For for two decades, tattooist Jason Stieva has been producing assemblage art, taking his creativity beyond the flesh and into three-dimensional space. He’s been working on his Gothic Times series for nine years, starting when he bought a piece of an ancient clockmaker’s land. His sculptures are radically fantastical and loaded with intricacy, combining cases and machinery with various miscellaneous objects.
Stieva spent roughly 15 months constructing Leviathan – Ark of the Apocalypse, a ghostly pirate ship packed with nasty people. His artistic work is done in his leisure time as the proprietor of Sinful Inflictions, a tattoo shop. “Sculpting is not the same as tattooing, which I can perform at any time,” he explains to My Modern Met. “I have to be in the mood to work on sculptures and not be pushed by deadlines.”

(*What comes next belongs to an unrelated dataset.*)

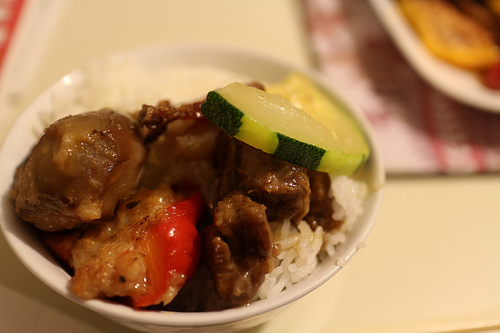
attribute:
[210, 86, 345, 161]
cucumber — green, round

Stieva got the idea for the sculpture after seeing a scale model of a tallship hanging from the ceiling of a store he frequented. He began work on an ark that would take all kinds of mutant animals and creatures after admiring it for a while. The finished piece is approximately 8 feet tall, 7.5 feet long, and 2.5 feet broad.
“Overall, it was the most difficult job I’ve ever worked on, and possibly ever will,” he says. “From front to back, top to bottom, there is a lot of exceedingly meticulous detail. It took weeks only to cut the army heads and sand the backs of each to ensure they would sit flush once attached with tweezers. It took a long time to find all of the characters. It required a considerable time to redesign, dismantle, reconstruct, and make the ark physically stable before any sculpting could begin.”
The ship now resides in the house of one of Stieva’s clients, an ardent collector who had a ship tattooed on his chest by the artist. Stieva is still working on his sculptures, exploring garage sales, flea markets, auctions, and thrift stores for new materials to complete them.
In his spare time, tattooist Jason Stieva makes extraordinary assemblage art using components he finds in antique shops and flea markets.
This ghostly pirate ship, which currently resides in the house of a private collector, took almost 15 months to create.